Breaking is never easy, but I’m broken today in a way I’d not expected to be. I’ve actually been feeling confident. Imagine. Not so now. My chest aches, my throat keeps constricting, and the tears I’d hoped had dried up for a bit, are back in torrential style. Of course, you’re asking “why?” and I can’t elaborate except to say someone surprised me with information I didn’t expect, and it has rocked me. Of course, with all that’s going on in the world, my angst is small and insignificant, but try to explain that to my mind and body as it struggles to eradicate memories and stem the tide of emotions. No matter what I do, without notice my concentration wanes, my stomach rolls, and I want to vomit. My head aches even when my heart isn’t, and I weep in public despite my best effort not to. I’m a mess. Pure and simple.
So, to that end, I am once again putting out a request to the collective for assistance. There’s been no lack of support for me so far, despite my obvious propensity for slipping into despair, so I know the help is there for the asking. But seriously, how long can I go on like this? I’m helping no one, least of all myself! My writing, my sleep, and my overall health is suffering.
I hear voices shouting, “Get your shit together, woman. Get off this wheel you’re riding!” And I agree. Wholeheartedly. But as much as I want to stop spinning, whatever it is that I’ve set in motion just keeps on keeping on. And, after yesterday, I can only assume I’m way too naïve to interact with people constructively, which hurts awfully and is a big part of the problem. Also, I didn’t see any of this most recent stuff coming my way. Seriously. But it’s here, and it’s rough – really, really rough. So, what’s the solution?
Right now, I’m too vulnerable to discern whether to use a fork or a spoon, so have to sit with what’s going on. My stomach turns just thinking about surrendering, but I have no choice. In the meantime, however, what I have to do is pack up again. I’ll be moving on within a couple of days. Where I’m going is still up in the air. I know where my heart longs to be, and that’s all I know at this point.

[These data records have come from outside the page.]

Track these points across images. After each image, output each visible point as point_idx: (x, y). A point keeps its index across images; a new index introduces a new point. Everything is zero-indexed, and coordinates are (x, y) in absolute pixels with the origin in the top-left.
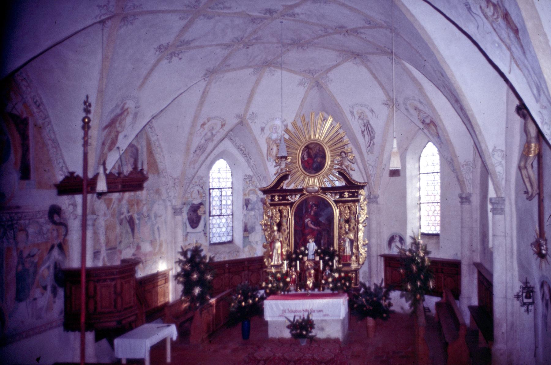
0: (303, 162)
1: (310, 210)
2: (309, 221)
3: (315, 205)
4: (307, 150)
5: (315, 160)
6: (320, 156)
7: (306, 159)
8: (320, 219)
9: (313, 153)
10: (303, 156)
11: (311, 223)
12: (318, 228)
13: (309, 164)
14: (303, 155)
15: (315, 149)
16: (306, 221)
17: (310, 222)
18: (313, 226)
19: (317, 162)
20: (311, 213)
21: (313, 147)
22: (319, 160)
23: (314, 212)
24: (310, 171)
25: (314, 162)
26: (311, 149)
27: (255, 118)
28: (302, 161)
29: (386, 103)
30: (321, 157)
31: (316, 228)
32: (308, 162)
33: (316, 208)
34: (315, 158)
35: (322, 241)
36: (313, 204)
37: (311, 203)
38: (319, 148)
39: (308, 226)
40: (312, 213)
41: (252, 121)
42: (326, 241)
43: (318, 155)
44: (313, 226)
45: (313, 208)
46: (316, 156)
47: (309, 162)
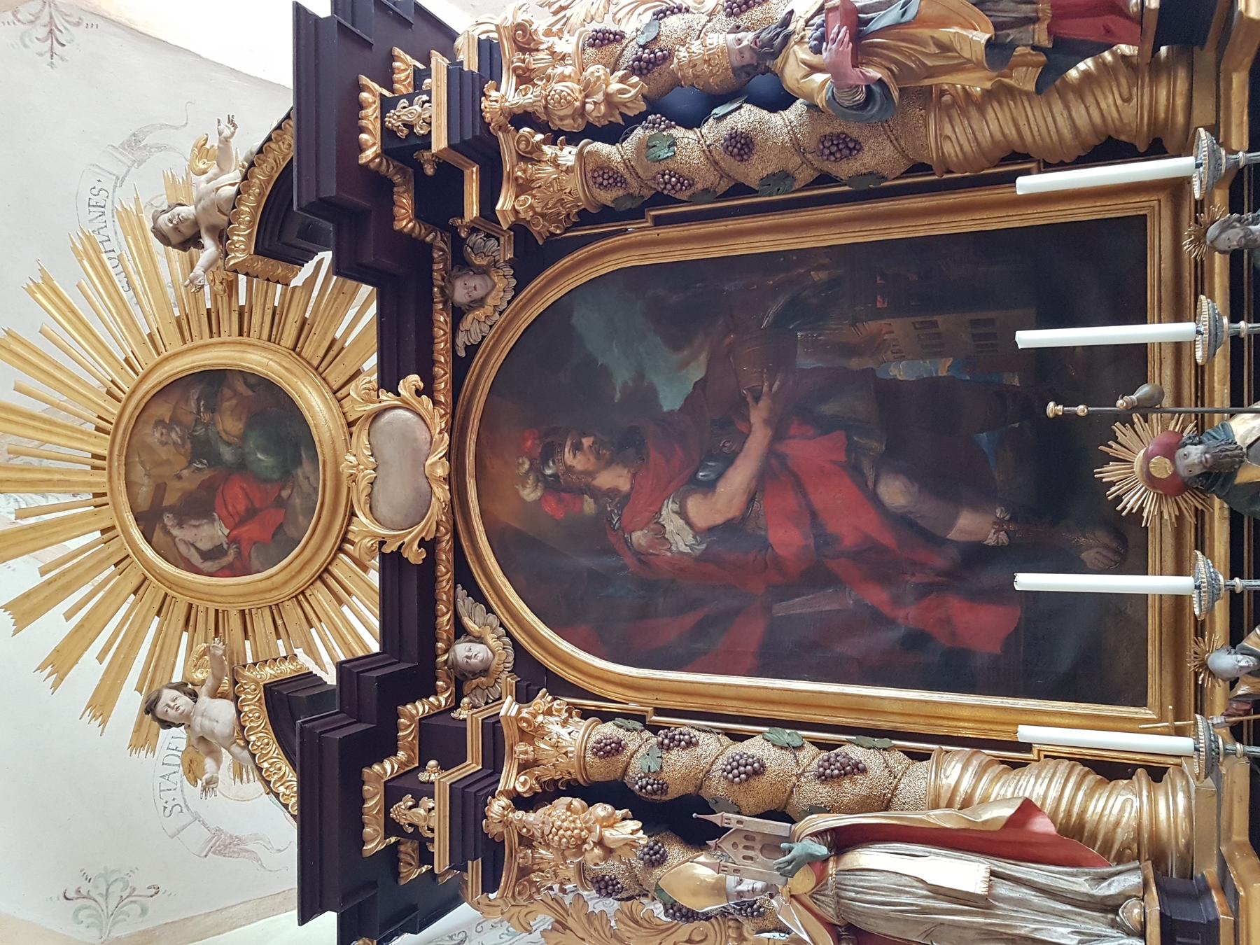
0: (239, 553)
1: (589, 506)
2: (683, 514)
3: (550, 452)
4: (168, 520)
5: (227, 454)
6: (206, 417)
7: (213, 532)
8: (671, 399)
9: (189, 479)
10: (206, 555)
11: (709, 487)
12: (757, 415)
13: (251, 513)
14: (196, 559)
15: (164, 453)
16: (681, 540)
17: (695, 505)
18: (738, 479)
19: (243, 437)
20: (613, 493)
21: (148, 475)
22: (230, 425)
23: (609, 464)
24: (297, 501)
25: (242, 465)
26: (160, 489)
27: (116, 889)
28: (231, 571)
29: (42, 32)
30: (212, 409)
31: (758, 439)
32: (242, 521)
33: (577, 447)
34: (214, 459)
35: (899, 371)
36: (536, 469)
37: (530, 493)
38: (159, 422)
39: (731, 528)
40: (615, 479)
41: (136, 909)
42: (898, 328)
43: (200, 431)
44: (738, 479)
45: (569, 469)
46: (202, 450)
47: (241, 508)
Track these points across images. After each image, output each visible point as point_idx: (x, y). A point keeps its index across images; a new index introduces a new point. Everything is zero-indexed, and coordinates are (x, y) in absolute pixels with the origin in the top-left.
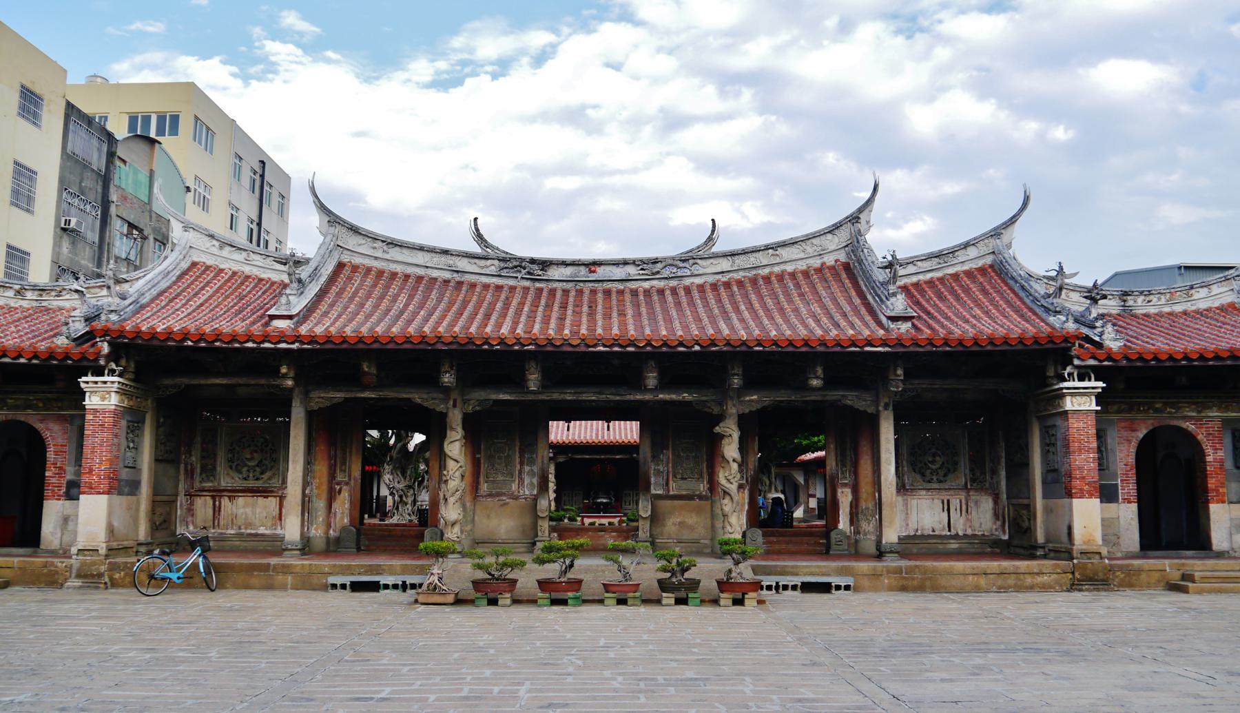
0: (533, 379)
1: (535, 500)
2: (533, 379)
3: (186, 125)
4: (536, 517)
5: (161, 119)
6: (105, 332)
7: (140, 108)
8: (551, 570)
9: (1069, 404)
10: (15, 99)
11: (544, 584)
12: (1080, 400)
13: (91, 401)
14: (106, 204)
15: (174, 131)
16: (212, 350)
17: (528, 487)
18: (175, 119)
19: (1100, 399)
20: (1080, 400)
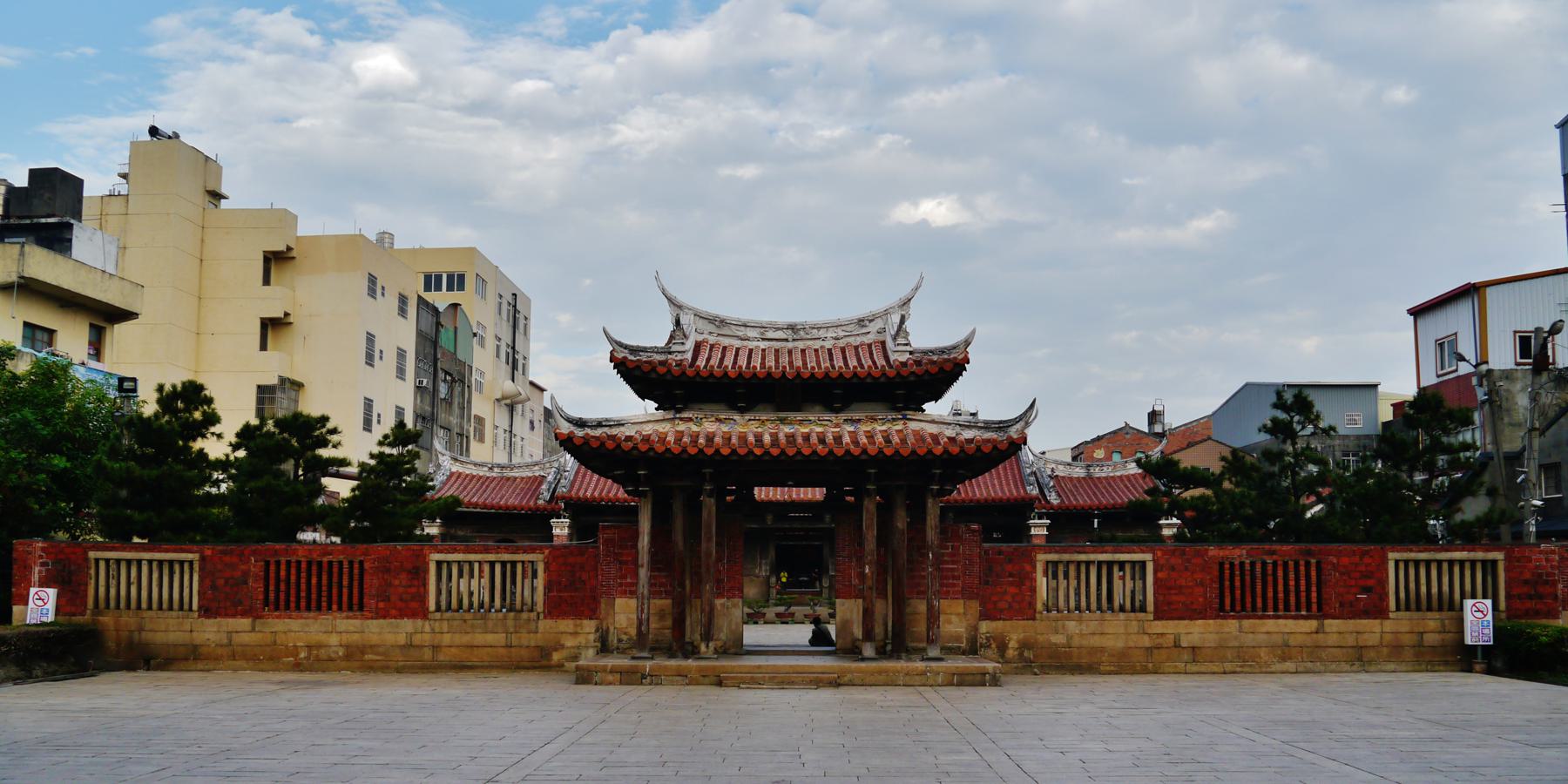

So, here’s my wish. I wish for my faith in LOA to bear fruit now. It is time for me to be fully present and in service. I require constancy, stability, and support to do so. Period. I also deserve it. We all do. Furthermore “I know I won’t fail because I am fighting for my dreams. I know what I want from life. And, I believe my dreams are possible, I have no fear.” (Reworked quote from Paulo Coelho.)